SINGAPORE - Singaporean households are in sound financial health and even home owners who seem overstretched on mortgages are not likely to default if interest payments rise.
That was the reassuring verdict on Monday from Mr Lawrence Wong, a director on the board of the Monetary Authority of Singapore (MAS).
Mr Wong, who is also Acting Minister for Culture, Community and Youth, told Parliament that Singaporeans are not in as much debt now as they were in the last decade.
He was replying to Nominated MP Laurence Lien and Non-Constituency MP Yee Jenn Jong.
Mr Wong, speaking on behalf of Deputy Prime Minister and MAS chairman Tharman Shanmugaratnam, noted a point made by Mr Tharman last month that 5 to 10 per cent of mortgage holders may have overstretched themselves, given that their monthly debt repayments amount to more than 60 per cent of their income.
A rise in interest rates will cause this group of borrowers some difficulty, but this does not necessarily mean they will default, Mr Wong said, who noted that most of them are better off than the average household and servicing only one property loan.
"If you look more closely at the profile of these borrowers, they are not necessarily in the vulnerable category. The bulk of them have above-average household income levels," he added.
"More than 90 per cent (of them) are servicing private property loans and more than 80 per cent of them are servicing one (property) loan, not multiple loans so (their properties) are owner- occupied."
So while this group of borrowers may have a relatively high debt service burden, they also have a larger buffer in terms of incomes and assets and they would be at a lower risk of default, Mr Wong said.
He also noted that there is really no precise measurement of over-leverage, and that looking at a household's debt service burden is just a "rough guide".

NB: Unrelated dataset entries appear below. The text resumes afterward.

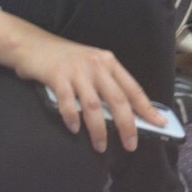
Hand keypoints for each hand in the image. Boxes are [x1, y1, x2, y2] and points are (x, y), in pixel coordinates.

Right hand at [16, 32, 159, 154]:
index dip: (146, 107)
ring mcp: (77, 71)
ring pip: (93, 105)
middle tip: (131, 145)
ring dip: (99, 129)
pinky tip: (74, 129)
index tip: (159, 123)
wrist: (33, 44)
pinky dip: (72, 118)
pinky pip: (68, 102)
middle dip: (127, 125)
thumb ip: (105, 84)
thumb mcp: (91, 65)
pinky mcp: (58, 76)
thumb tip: (123, 113)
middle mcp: (96, 65)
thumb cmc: (65, 58)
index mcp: (109, 62)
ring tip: (101, 146)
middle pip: (117, 99)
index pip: (133, 88)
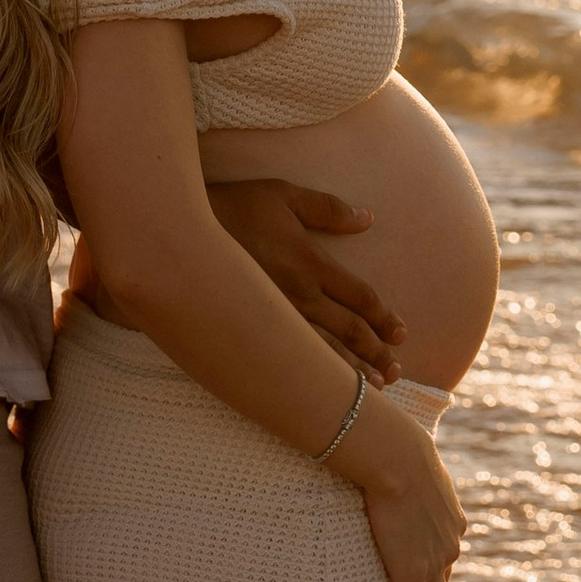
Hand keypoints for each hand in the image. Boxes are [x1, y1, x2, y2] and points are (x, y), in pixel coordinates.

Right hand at [210, 179, 407, 381]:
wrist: (180, 234)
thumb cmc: (233, 207)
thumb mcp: (282, 195)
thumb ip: (327, 208)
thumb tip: (367, 220)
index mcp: (310, 262)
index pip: (359, 297)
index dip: (383, 317)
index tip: (400, 334)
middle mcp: (298, 295)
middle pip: (349, 330)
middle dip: (376, 352)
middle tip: (396, 369)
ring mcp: (275, 315)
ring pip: (323, 351)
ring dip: (353, 370)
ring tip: (376, 386)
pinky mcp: (253, 327)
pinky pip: (291, 355)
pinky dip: (315, 372)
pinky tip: (326, 386)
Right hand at [334, 392, 465, 581]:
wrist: (396, 457)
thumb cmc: (395, 448)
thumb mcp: (409, 459)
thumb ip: (403, 470)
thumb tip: (382, 452)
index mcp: (451, 519)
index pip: (447, 554)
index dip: (441, 573)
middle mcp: (450, 545)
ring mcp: (434, 563)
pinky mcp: (412, 575)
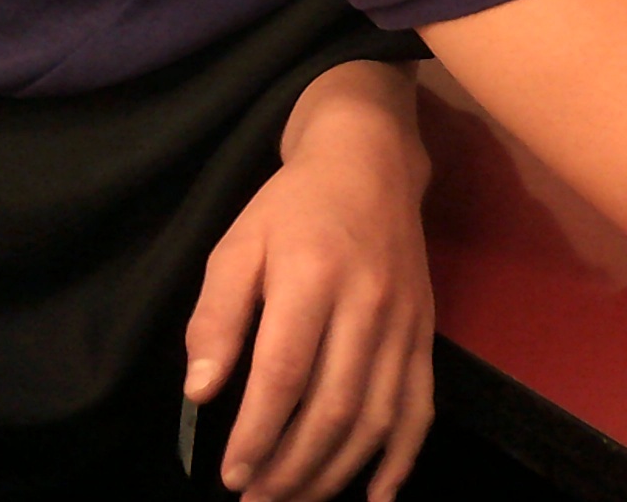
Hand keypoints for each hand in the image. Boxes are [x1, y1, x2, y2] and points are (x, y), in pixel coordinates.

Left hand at [184, 62, 435, 501]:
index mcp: (313, 277)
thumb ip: (217, 316)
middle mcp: (367, 304)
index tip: (230, 475)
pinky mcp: (426, 331)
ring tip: (296, 501)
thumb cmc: (293, 205)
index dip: (258, 434)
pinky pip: (421, 405)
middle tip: (256, 501)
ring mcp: (404, 321)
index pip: (285, 374)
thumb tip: (200, 392)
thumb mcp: (238, 244)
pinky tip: (376, 496)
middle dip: (292, 468)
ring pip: (377, 416)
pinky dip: (402, 458)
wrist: (371, 160)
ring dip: (336, 472)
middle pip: (334, 406)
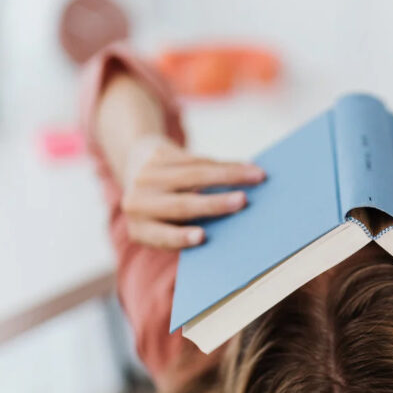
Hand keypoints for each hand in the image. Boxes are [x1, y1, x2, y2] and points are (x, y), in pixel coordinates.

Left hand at [120, 136, 265, 248]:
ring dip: (230, 176)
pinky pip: (198, 160)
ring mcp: (147, 176)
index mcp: (139, 229)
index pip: (161, 236)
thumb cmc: (163, 210)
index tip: (202, 236)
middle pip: (181, 205)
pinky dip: (226, 164)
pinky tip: (246, 166)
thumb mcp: (164, 225)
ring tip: (256, 177)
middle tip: (243, 202)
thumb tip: (232, 219)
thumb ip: (188, 227)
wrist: (135, 166)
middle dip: (214, 204)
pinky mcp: (159, 155)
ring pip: (194, 174)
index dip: (181, 237)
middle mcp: (138, 203)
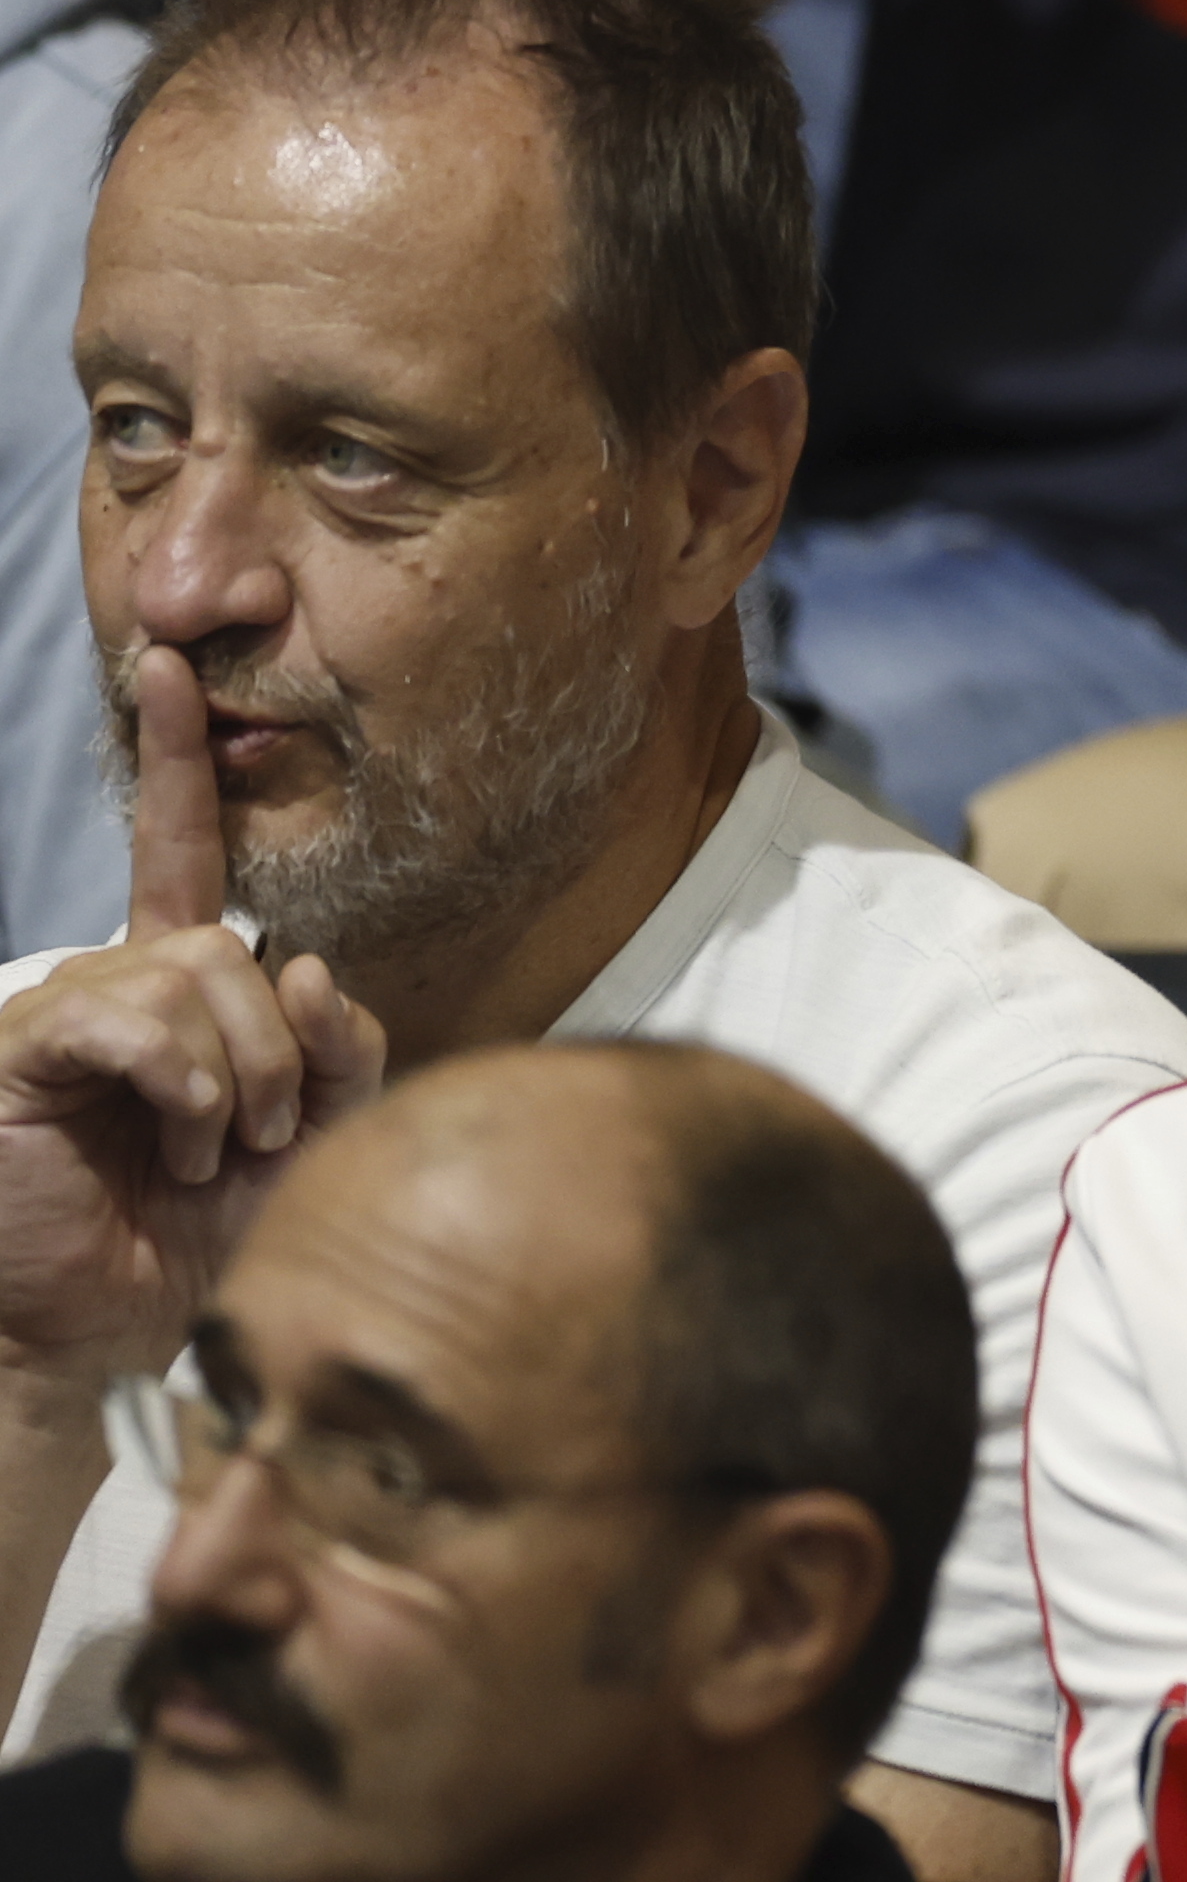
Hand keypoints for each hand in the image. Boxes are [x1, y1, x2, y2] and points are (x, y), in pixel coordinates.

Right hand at [0, 652, 384, 1379]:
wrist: (91, 1336)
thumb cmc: (191, 1237)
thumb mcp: (308, 1135)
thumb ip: (338, 1048)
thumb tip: (313, 965)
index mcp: (172, 987)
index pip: (179, 854)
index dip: (174, 761)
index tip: (172, 666)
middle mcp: (112, 982)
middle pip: (233, 945)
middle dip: (279, 1049)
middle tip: (258, 1138)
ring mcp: (61, 1011)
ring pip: (198, 974)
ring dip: (240, 1075)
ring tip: (212, 1151)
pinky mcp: (22, 1050)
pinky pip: (131, 1017)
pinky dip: (183, 1079)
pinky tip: (179, 1137)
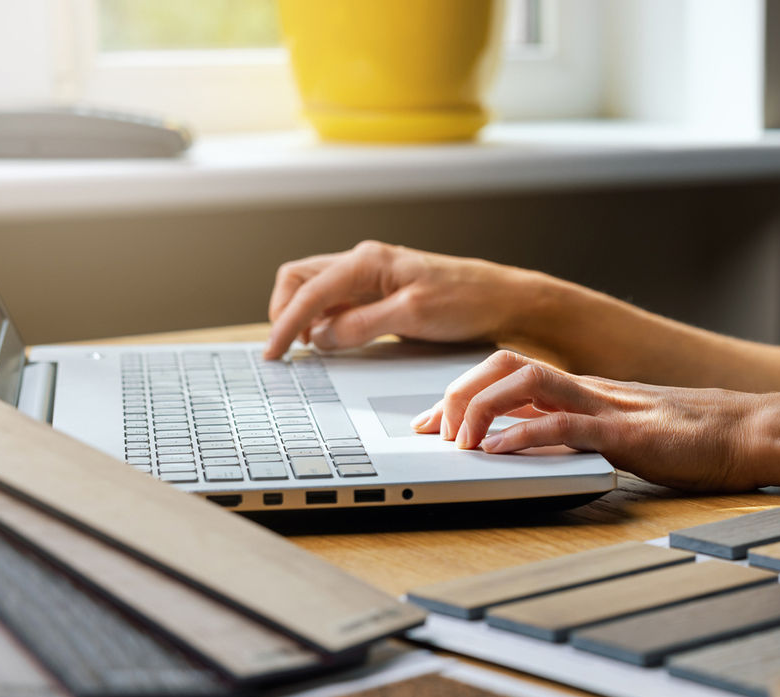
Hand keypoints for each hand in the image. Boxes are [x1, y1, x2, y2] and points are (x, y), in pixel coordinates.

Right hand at [264, 241, 542, 359]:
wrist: (505, 301)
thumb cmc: (468, 301)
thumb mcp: (412, 317)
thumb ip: (362, 324)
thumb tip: (321, 337)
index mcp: (368, 261)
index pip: (309, 290)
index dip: (285, 324)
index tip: (274, 353)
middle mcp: (365, 262)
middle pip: (300, 279)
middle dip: (284, 311)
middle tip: (285, 349)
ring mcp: (372, 277)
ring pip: (317, 290)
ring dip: (303, 316)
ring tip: (305, 348)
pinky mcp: (382, 293)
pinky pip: (339, 302)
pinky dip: (325, 320)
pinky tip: (331, 340)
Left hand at [412, 350, 765, 490]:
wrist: (757, 431)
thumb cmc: (702, 440)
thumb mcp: (629, 436)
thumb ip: (587, 437)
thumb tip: (540, 453)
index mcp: (588, 389)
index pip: (509, 372)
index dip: (461, 393)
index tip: (430, 424)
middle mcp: (590, 389)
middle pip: (504, 364)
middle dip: (456, 393)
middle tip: (432, 432)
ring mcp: (608, 406)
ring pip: (525, 381)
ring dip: (480, 408)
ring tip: (459, 440)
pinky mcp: (628, 433)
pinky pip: (567, 425)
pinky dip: (527, 435)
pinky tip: (501, 452)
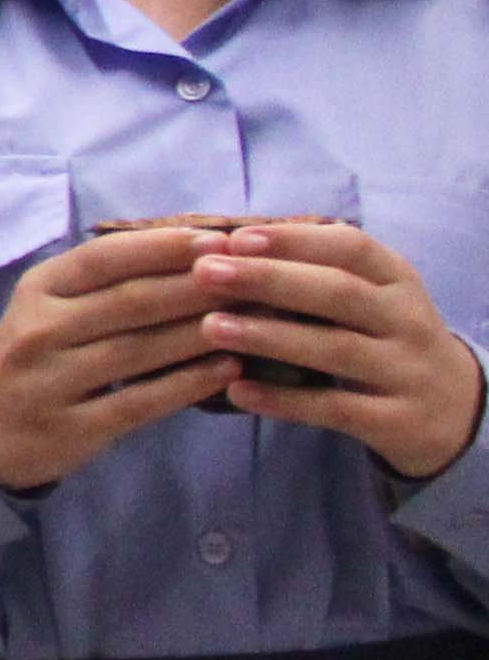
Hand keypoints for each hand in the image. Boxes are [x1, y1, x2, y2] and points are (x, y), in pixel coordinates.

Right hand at [0, 222, 241, 491]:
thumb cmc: (41, 352)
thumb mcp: (54, 305)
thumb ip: (111, 281)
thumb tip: (201, 251)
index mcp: (37, 290)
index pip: (104, 258)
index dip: (164, 248)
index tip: (221, 241)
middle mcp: (39, 331)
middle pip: (130, 303)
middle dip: (199, 286)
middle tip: (256, 278)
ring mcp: (51, 382)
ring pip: (139, 351)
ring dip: (203, 333)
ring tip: (256, 320)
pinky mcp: (72, 427)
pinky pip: (139, 402)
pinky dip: (188, 385)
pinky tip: (228, 370)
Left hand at [181, 218, 486, 481]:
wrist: (455, 410)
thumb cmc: (383, 338)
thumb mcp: (370, 298)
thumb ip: (315, 273)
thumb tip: (226, 247)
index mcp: (397, 280)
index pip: (351, 247)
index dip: (294, 241)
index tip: (234, 239)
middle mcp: (407, 320)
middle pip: (338, 293)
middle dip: (268, 280)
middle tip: (205, 272)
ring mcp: (406, 371)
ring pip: (336, 349)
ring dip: (270, 336)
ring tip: (210, 327)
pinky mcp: (396, 421)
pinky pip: (336, 409)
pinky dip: (285, 401)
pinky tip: (237, 391)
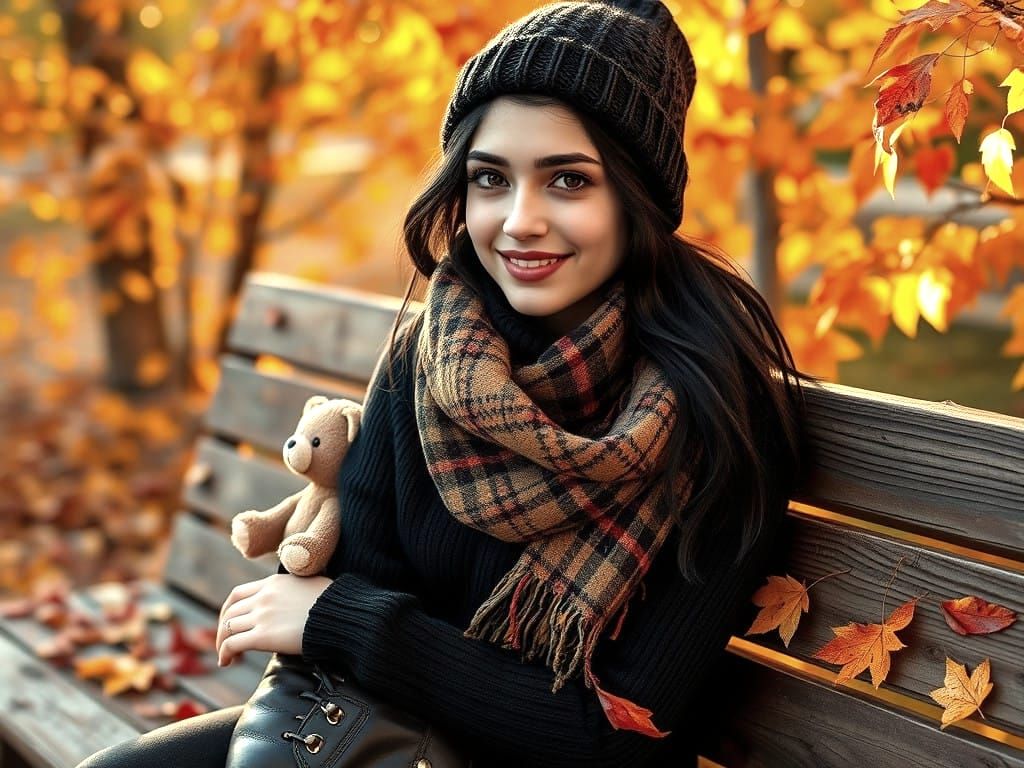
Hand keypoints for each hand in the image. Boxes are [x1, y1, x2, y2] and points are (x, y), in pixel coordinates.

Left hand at [215, 573, 331, 666]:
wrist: (342, 616)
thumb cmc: (335, 605)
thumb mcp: (310, 587)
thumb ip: (294, 592)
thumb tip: (296, 603)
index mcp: (274, 582)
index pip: (238, 594)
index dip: (229, 611)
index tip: (231, 624)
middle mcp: (264, 596)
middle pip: (229, 612)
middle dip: (223, 629)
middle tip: (226, 643)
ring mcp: (263, 615)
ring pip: (227, 628)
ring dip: (222, 643)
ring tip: (227, 656)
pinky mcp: (264, 636)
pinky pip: (232, 643)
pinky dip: (225, 653)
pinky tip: (227, 662)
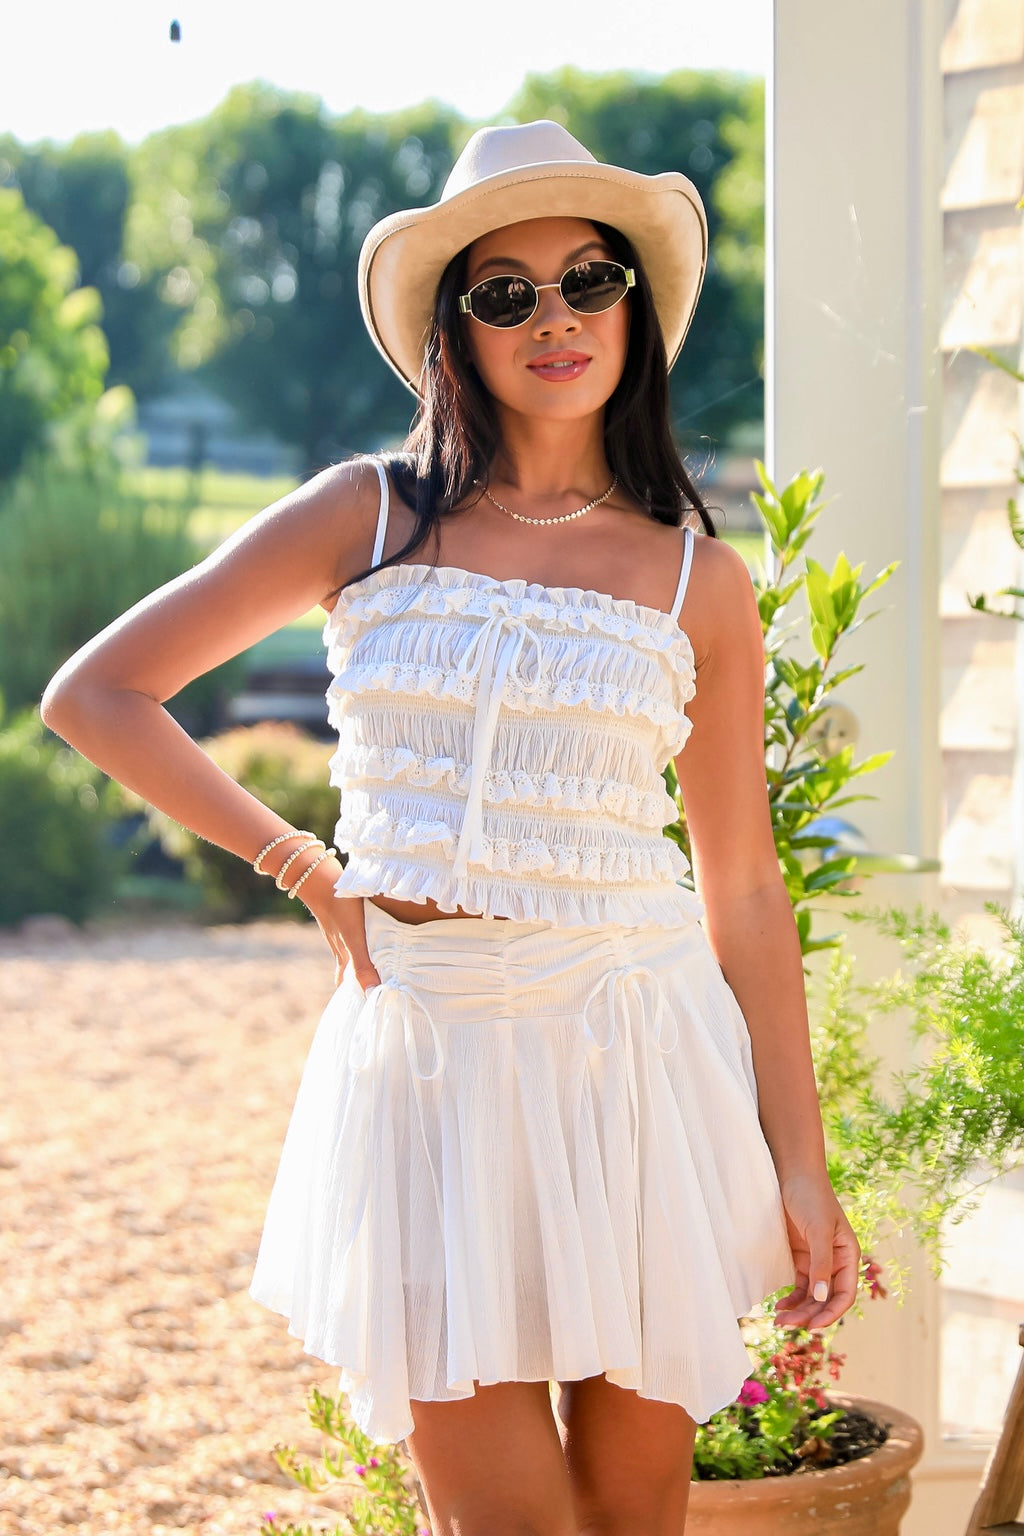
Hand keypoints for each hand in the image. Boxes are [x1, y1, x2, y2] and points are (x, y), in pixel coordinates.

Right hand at [297, 863, 381, 993]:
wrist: (319, 877)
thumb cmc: (339, 909)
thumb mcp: (353, 938)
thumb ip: (362, 965)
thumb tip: (371, 993)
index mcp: (342, 954)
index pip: (344, 980)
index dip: (351, 991)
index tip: (361, 1002)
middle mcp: (339, 943)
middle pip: (347, 966)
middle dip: (357, 978)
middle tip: (371, 986)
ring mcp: (337, 928)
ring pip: (349, 949)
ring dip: (359, 958)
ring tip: (374, 963)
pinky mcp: (341, 914)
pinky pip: (351, 933)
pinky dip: (360, 939)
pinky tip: (368, 931)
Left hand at [772, 1170, 860, 1330]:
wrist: (793, 1174)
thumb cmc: (812, 1197)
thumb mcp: (819, 1230)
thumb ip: (821, 1264)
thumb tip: (823, 1297)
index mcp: (848, 1256)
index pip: (845, 1294)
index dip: (831, 1313)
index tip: (813, 1325)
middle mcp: (835, 1262)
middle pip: (826, 1299)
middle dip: (809, 1314)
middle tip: (786, 1325)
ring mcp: (817, 1260)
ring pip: (811, 1295)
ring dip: (799, 1310)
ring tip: (779, 1321)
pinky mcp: (800, 1257)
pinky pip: (799, 1285)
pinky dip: (791, 1297)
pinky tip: (780, 1306)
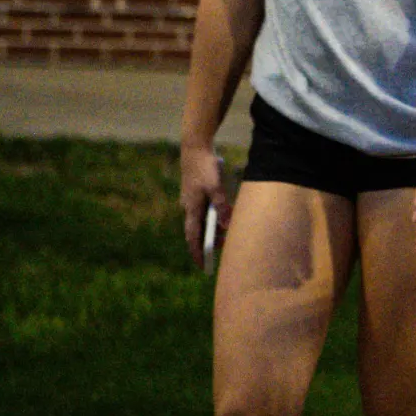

Overall, households are in good financial shape, he added. Even excluding the value of property assets, the cash and deposits owned by households exceed household debt in aggregate.
The household debt-to-income ratio has fallen from its peak. This ratio was estimated to be 2.1 times last year - "significantly lower" than in the middle of the last decade when it peaked at 2.6 times, Mr Wong noted.
Still, he said the Government has taken some proactive measures to curb household debt, as it has to prevent a situation in which cheap credit drives property prices beyond levels that can be sustained by underlying income growth.